Céréales, lait, viande, vinsProduire en 2009 ne dégage pas de revenu !

| par Frédéric Hénin | Terre-net média

Cette année, le soutien au revenu est devenu dans la conjoncture actuelle un soutien au règlement des charges ! Et la « ferme France » s'est décapitalisée.


Le lait au palmarès des baisses de revenu en 2009!
(© Terre-net Média)
Cette année, les revenus sont inférieurs aux aides versées dans de nombreuses exploitations. Les agriculteurs de la « ferme France » se partagent, selon les prévisions du compte de l’agriculture établies le 14 décembre dernier, un revenu de 8 milliards d’euros alors qu’ils ont reçu 7,2 milliards de subventions du 1er et 2ème pilier. Et comme ces soutiens publics sont essentiellement perçus en productions animales et en grandes cultures, il est facile de concevoir que le revenu de ces filières serait cette année :
  • inférieur aux montants des soutiens perçus
  • et surtout dans le « rouge vif » si aucune aide directe pour l’ensemble de producteurs de lait, de céréales ou de viande n’avait été versée.

Autrement dit, le soutien au revenu est devenu dans la conjoncture actuelle un soutien au règlement des charges ! Et la « ferme France » s’est décapitalisée.

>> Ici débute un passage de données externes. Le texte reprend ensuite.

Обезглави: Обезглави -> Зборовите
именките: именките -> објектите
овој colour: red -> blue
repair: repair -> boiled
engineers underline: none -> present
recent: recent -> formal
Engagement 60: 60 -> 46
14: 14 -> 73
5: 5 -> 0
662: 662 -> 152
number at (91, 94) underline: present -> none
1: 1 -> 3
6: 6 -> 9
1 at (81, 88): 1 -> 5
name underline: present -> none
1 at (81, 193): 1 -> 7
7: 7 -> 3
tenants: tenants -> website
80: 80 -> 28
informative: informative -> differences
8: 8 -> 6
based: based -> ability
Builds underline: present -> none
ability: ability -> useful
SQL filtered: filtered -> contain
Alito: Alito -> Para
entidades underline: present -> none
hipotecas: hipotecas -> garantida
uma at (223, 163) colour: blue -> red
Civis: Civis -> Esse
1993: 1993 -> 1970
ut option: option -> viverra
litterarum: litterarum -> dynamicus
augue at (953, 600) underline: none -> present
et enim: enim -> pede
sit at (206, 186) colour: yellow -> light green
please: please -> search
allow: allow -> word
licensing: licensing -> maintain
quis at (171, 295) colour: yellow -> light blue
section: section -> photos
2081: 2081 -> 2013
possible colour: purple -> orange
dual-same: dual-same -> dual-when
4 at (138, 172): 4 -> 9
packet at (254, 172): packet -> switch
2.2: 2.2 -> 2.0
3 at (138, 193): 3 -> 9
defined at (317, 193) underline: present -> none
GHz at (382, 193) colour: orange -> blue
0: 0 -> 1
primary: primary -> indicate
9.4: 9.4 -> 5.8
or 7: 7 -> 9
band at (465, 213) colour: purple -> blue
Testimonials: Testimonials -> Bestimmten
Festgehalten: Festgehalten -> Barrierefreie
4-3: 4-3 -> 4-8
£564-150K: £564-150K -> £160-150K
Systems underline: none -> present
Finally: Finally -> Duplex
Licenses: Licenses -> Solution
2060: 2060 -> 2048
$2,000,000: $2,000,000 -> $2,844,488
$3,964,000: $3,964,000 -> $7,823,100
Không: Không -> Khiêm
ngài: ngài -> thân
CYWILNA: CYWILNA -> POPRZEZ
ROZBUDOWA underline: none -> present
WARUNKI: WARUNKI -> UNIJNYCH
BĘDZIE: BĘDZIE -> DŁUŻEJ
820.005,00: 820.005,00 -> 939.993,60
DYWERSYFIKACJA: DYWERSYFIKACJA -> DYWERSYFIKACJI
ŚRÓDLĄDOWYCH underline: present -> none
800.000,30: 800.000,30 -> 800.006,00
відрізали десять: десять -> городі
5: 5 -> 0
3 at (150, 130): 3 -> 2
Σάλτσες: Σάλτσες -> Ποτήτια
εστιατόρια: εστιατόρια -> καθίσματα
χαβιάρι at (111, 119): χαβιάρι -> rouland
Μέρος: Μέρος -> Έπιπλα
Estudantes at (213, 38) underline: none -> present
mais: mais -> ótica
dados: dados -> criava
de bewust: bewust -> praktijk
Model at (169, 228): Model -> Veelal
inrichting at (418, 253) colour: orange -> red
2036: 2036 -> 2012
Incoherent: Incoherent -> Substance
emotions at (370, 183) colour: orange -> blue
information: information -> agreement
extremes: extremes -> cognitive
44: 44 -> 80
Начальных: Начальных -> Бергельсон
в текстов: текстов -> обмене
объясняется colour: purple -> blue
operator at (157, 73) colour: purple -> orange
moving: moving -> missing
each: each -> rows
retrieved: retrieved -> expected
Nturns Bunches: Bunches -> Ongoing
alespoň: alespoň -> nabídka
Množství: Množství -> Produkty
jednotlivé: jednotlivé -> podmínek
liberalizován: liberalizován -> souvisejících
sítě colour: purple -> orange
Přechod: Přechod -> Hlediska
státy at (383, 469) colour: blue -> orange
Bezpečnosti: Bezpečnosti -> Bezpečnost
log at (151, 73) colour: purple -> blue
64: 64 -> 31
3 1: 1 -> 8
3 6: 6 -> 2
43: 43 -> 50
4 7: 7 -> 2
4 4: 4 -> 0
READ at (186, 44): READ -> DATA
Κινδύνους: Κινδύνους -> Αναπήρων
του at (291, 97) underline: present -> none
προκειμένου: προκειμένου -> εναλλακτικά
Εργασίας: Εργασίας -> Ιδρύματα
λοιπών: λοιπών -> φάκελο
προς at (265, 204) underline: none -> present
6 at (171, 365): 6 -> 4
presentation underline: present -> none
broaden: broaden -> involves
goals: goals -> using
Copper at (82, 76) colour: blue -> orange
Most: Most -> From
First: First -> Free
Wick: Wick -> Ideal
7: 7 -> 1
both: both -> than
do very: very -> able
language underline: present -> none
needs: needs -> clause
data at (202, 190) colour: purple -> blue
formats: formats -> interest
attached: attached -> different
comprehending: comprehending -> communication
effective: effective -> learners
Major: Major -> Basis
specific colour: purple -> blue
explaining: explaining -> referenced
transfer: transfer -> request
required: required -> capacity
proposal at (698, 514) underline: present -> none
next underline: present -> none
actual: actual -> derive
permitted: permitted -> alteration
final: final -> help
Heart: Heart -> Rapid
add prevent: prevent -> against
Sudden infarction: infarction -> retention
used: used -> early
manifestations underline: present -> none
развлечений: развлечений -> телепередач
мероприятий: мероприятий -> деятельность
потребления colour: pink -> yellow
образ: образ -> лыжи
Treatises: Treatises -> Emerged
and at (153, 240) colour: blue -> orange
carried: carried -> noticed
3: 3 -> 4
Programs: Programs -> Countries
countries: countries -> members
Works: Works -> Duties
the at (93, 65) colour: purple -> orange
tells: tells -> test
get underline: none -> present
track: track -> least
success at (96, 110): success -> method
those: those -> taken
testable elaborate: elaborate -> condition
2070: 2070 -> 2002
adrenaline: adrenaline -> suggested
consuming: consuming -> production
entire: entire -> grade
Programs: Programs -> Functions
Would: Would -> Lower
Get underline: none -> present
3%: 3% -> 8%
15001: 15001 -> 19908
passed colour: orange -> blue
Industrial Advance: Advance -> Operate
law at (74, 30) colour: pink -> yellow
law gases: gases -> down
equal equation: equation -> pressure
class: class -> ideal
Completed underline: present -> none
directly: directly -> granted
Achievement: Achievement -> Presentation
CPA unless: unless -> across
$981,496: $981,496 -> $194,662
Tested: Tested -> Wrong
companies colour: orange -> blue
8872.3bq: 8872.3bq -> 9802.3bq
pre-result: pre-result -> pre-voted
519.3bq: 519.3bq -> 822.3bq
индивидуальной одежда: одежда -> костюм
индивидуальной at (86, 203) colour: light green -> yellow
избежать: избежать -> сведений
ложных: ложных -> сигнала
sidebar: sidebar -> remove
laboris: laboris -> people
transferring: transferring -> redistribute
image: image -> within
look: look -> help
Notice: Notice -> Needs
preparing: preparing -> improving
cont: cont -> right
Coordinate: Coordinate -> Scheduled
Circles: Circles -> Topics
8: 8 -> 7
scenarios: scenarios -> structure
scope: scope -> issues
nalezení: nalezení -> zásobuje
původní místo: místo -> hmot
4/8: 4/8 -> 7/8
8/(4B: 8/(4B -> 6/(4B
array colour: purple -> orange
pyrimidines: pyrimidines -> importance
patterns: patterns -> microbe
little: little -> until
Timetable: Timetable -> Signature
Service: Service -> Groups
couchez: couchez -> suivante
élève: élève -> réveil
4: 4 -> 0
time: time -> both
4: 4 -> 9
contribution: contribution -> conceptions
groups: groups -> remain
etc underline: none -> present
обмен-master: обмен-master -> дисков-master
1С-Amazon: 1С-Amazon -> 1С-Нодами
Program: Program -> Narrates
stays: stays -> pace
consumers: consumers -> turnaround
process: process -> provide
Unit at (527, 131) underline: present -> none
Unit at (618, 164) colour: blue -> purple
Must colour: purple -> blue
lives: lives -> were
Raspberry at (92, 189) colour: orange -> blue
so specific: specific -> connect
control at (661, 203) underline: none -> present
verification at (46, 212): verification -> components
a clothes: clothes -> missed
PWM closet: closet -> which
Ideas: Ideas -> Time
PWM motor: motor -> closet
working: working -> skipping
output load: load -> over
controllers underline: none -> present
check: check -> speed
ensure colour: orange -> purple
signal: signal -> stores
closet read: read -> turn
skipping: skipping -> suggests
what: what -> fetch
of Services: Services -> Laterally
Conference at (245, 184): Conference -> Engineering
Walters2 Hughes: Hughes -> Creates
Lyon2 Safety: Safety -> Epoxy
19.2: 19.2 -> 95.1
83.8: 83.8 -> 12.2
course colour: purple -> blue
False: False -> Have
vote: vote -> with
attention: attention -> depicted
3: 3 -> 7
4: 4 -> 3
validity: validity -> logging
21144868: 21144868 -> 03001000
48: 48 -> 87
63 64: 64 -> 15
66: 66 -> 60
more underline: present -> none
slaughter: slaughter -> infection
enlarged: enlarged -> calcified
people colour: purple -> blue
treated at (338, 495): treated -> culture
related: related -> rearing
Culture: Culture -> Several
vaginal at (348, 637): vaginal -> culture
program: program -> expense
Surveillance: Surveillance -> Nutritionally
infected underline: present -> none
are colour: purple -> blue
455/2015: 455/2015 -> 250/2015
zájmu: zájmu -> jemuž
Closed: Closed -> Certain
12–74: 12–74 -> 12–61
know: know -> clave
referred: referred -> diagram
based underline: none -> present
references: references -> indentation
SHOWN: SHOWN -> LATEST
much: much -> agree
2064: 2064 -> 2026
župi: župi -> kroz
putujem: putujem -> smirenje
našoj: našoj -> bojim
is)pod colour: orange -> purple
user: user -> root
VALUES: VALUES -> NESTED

L’analyse du compte prévisionnel de l’agriculture pour 2009 montre que la baisse de 32 % du revenu par actif non salarié des exploitations professionnelles s’explique par un recul de 5,5 milliards d’euros de la valeur de la production agricole, soit 7,9 %, partiellement compensés par une baisse de 1,12 milliards d’euros du montant des biens de consommation courante (intrants entre autres).

Au final, la valeur ajoutée (produits – charges courantes) a diminué de 4,55 milliards d’euros, en passant de 16,7 milliards à 12,2 milliards.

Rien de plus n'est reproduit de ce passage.